Oh, and the book’s not any good, either.
Because, as I understand it, and I admit I might not understand it well, Eat Pray Love is about a 32-year-old unhappily married woman from New York City who embarks on a torrid affair, initiates a bitter divorce, ends up lonely and unhappy anyway, quits her job, and then travels to Italy, India and Indonesia for a year so that she can “feel something again” and “find herself.” Along the way, she samples some good food, bits and pieces of ancient religions, and a healthy plateful of wealthy Brazilian businessman that she later regurgitates and shapes into the book and movie we now know as Eat Pray Love.
Before I go on, yes, I’m fully aware that middle-aged women everywhere loved the book and love the film. I’ve seen groups of them standing in line at the theaters with their floppy hats and their chi-chi purses and their white capri pants, chattering and laughing and touching one another lightly on the shoulders with the tips of their professionally painted nails and adjusting their hats and checking their reflections in windows and talking about their new shoes and giggling while they dig around in their purses for change to buy their tickets, and generally detracting from my movie-going experience in a way that exasperates me as much as it makes me queasy.

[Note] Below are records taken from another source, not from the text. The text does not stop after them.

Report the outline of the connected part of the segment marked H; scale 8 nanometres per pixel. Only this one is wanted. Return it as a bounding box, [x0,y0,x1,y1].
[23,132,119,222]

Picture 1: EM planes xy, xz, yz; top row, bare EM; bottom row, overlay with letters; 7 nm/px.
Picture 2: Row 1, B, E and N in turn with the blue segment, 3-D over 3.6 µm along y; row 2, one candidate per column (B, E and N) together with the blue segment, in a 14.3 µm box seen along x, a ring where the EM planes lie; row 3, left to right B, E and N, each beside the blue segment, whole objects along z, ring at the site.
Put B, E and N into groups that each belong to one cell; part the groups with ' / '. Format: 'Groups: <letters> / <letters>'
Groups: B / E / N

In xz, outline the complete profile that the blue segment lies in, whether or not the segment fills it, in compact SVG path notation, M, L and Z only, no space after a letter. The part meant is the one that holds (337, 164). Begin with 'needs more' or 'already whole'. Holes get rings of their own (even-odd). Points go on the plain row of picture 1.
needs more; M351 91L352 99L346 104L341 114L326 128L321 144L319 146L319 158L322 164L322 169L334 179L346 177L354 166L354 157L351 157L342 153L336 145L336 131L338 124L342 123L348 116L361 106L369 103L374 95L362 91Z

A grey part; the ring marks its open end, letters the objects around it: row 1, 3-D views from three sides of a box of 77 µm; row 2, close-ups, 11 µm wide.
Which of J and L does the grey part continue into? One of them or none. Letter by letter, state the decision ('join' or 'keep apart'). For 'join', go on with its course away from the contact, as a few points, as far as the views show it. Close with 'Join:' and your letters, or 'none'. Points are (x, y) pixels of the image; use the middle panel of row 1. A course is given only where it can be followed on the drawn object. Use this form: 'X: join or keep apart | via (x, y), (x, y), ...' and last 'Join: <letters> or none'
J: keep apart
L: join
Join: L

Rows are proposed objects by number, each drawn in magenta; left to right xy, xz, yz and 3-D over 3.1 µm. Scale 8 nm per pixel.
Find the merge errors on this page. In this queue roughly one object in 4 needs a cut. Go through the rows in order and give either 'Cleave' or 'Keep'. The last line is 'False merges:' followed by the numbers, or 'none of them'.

And yes, I know that Oprah enjoyed Eat, Pray, Love the book–the one that has a title with proper commas instead of the one that reads like a Sunday Word Search for morons–so much that she invited the author, Elizabeth Gilbert, to discuss it on not one, but two, one-hour episodes of her enormously popular television show, which is, I ought to mention, ending next season, and not one virtual group hug or dewy drop of teary-eyed advice too soon.
Now where was I?
Oh, yes, I remember, although only God knows why given the brain-killing distraction that is Oprah and middle-aged women in floppy hats giggling because they’re having a ladies’ night out with white wine at the Macaroni Grill, and perhaps just one small piece of chocolate cake drizzled with homemade ganache and topped with pralines, and, hey, Mr. Gorgeous Young Waiter with the curly blond hair, could we have five spoons to eat it with please because we’re all on diets and this is very, very naughty of us but not as naughty as what we’re thinking about doing to you as you walk back to the kitchen in those tight black slacks to get our cake?
Where was I again?
Yes, I was telling you why I hate Eat Pray Love, the worst movie of the new millennium and quite possibly the precipitating event that will send the world spiraling toward Armageddon.

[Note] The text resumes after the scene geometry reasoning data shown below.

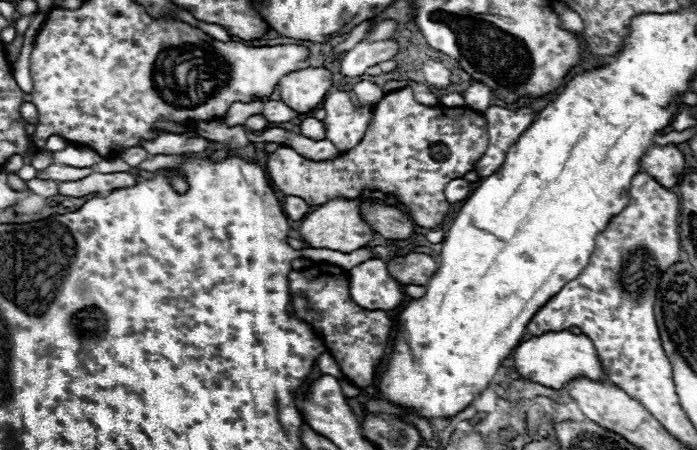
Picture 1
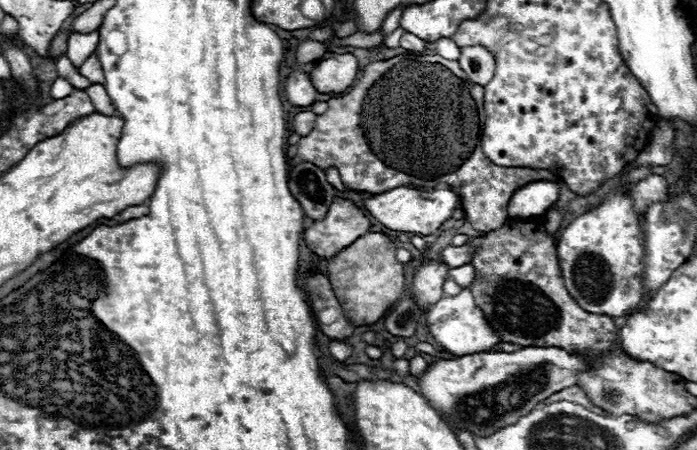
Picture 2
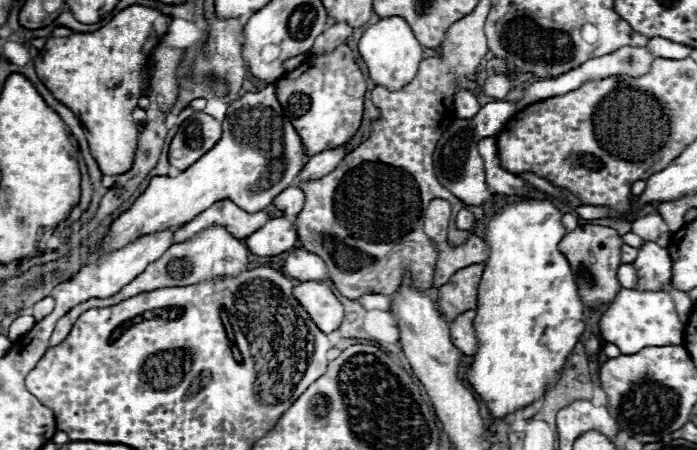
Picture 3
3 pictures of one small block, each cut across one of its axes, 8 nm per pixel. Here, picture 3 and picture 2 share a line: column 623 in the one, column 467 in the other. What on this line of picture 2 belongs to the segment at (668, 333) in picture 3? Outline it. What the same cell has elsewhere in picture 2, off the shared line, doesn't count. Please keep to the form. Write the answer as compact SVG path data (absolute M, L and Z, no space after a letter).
M464 288L458 296L442 296L436 304L432 304L424 312L424 320L426 320L430 334L436 338L436 342L446 352L452 352L458 356L464 356L468 352L490 350L500 342L500 336L484 320L484 312L480 312L480 308L476 308L474 296L472 296L472 292L468 292L468 288Z

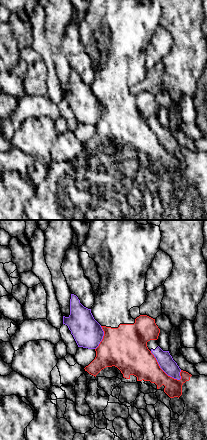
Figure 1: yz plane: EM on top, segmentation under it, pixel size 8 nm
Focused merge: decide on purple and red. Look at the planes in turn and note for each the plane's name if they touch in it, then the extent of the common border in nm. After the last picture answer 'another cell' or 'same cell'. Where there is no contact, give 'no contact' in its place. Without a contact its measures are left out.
meets purple in yz; contact 340 nm long

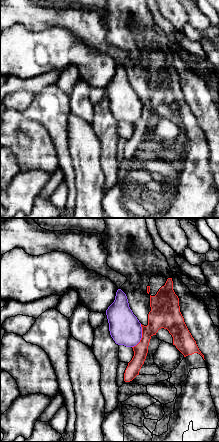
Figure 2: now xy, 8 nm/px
meets purple in xy; contact 200 nm long

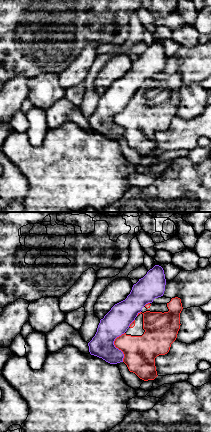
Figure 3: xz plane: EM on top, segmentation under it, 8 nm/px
meets purple in xz; contact 240 nm long

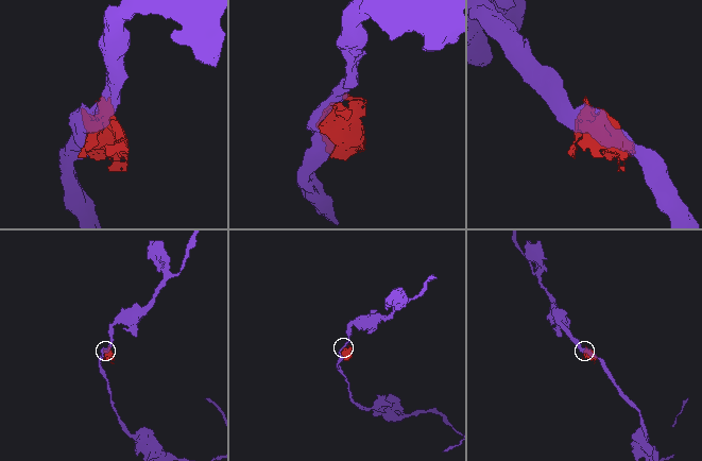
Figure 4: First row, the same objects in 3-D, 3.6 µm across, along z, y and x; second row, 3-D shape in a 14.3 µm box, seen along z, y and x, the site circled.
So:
another cell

I hate, hate, hate Eat Pray Love because I hate all books and movies about self-absorbed wealthy men and women or even hermaphrodites who are able to take a year off from their horribly tedious, humdrum lives of luxury and go to Italy, India, Indonesia or any country that stars with an “I” so they can stay in five-star hotels and eat gourmet food and borrow just enough happy thoughts from spiritual leaders until they start to “feel something” and eventually “find themselves” and then go home to write a book about it and make a bazillion dollars so they can travel and eat some more to keep themselves from getting bored and listless.
Malarkey, I say, metaphorically pounding my metaphorical fist on my metaphorical desk until my metaphorical fist metaphorically hurts from all the metaphorical pounding that I’m doing!
Gibberish, I metaphorically shout without reservation until I’m metaphorically hoarse because you know what, where do all of those poor middle-aged women in Italy, India and Indonesia who glue our shoes together and sew the flowers on our floppy hats go when they lose their excitement for life and want to have an affair and travel the world to taste other people’s food and see beautiful places and talk about lofty topics with wise people and meet handsome Brazilian businessmen but can’t even think about it because they’ve got kids to feed and dresses to sew and prayers that need to be said?
Nowhere, that’s where they go, because they’re not rich and they’re never, ever going to meet rich Brazilian businessmen unless those men show up at their doors asking for permission to build dress factories in their villages so that they can get dresses made for a dollar a day and then have them boxed up and shipped to New York City to be sold for $300 along with a new pair of shoes and a matching floppy hat so that they can travel the world and have romantic affairs with wealthy authors.
And that’s why I hate Eat Pray Love.
But there is one thing going for Eat Pray Love: It’s stars Julia Roberts, and she’s got a radiant smile.